Zapatero launches defense of economic record
Accuses Popular Party of denting confidence with alarmist messages.10 January 2008
MADRID - Figures released yesterday showing a notable downturn in Spanish mortgage lending provided more grist to the mills of economic doomsayers as Prime Minister José Luis Rodríguez Zapatero launched a vigorous defense of his government's handling of the economy.
According to data from the Spanish Mortgage Association (AHE), the value of outstanding property loans climbed only 1 percent in October from the previous month as the drain on liquidity in the wake of the US subprime mortgage crisis took its toll.
In the 12 months to October, the pace of lending slowed to 16.8 percent from the levels of around 25 percent a year earlier, but with outstanding loans rising to a record EUR 1.029 trillion. Bloomberg quoted an AHE spokeswoman as saying that the October rate was the slowest since February 1997, just before a decade-long property boom kicked in.
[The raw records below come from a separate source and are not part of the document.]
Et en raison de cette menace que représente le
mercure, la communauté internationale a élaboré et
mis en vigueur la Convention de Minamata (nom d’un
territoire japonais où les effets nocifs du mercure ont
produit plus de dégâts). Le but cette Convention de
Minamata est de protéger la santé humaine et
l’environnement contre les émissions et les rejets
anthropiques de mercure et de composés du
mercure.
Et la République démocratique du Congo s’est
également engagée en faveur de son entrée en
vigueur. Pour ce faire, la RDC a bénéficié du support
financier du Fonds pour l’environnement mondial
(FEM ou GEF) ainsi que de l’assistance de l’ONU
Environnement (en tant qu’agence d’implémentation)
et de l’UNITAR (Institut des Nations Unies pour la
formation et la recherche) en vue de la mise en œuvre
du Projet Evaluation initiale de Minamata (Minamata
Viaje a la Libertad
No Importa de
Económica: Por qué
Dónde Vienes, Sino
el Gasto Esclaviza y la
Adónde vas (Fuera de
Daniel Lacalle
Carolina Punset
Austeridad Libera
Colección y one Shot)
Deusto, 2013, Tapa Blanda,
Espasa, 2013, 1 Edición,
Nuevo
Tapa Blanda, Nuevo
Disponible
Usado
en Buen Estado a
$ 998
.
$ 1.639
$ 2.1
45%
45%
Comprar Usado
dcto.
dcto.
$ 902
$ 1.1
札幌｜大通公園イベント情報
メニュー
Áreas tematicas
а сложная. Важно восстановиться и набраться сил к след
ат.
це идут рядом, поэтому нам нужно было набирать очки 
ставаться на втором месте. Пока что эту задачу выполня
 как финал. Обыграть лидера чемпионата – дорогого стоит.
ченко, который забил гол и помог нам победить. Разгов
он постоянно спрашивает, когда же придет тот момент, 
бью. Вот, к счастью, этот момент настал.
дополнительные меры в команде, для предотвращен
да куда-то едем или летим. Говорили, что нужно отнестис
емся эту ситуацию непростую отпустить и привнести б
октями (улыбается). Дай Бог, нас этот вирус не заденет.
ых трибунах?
But it seems safe to say that the boom is well and truly over now, with house prices in some areas starting to fall, and with overall house price inflation slowing to about 1 percent at the end of last year from levels of close to 20 percent at the height of the surge.
The latest mortgage figures came on the heels of a spate of negative indicators, which cast a shadow over what only a few months previously had been a rosy economic scenario. Inflation hit its highest level in December for over a decade, unemployment rose by the biggest amount in five years, while consumer confidence plunged.
With general elections just two months down the road and after having largely ignored the issue since the Socialists took office in 2004, the opposition Popular Party has now seized on the figures to accuse the government of wasting the country's economic bonanza.
The government has cut its GDP growth figure estimate for this year from 3.3 percent to 3.1 percent, but the opposition still claims the forecast is optimistic, a view shared by the IMF, which is predicting a rate of 2.7 percent. GDP is estimated to have grown 3.8 percent in 2007.
In a speech yesterday, Zapatero took the opportunity to go on the counterattack, stating his "full confidence in the present and future" of the economy, and lambasting the PP for a "lack of patriotism" and "unjustified alarmism" that was harming confidence.
Zapatero insisted that the economy would continue to grow at 3 percent this year and create 1.6 million jobs over the next four years. He also predicted double-digit increases in corporate earnings for 2008, and noted that Spain surpassed Italy in per capita income in 2006 for the first time. "We have exceeded Italy, now we have France within reach," he said.
PP leader Mariano Rajoy yesterday rejected the opposition was putting across a doomsday message. "I am saying what everybody knows; what is an objective fact, while the government is saying everything is going well, and nothing's wrong. That doesn't make sense and it's not true," he said.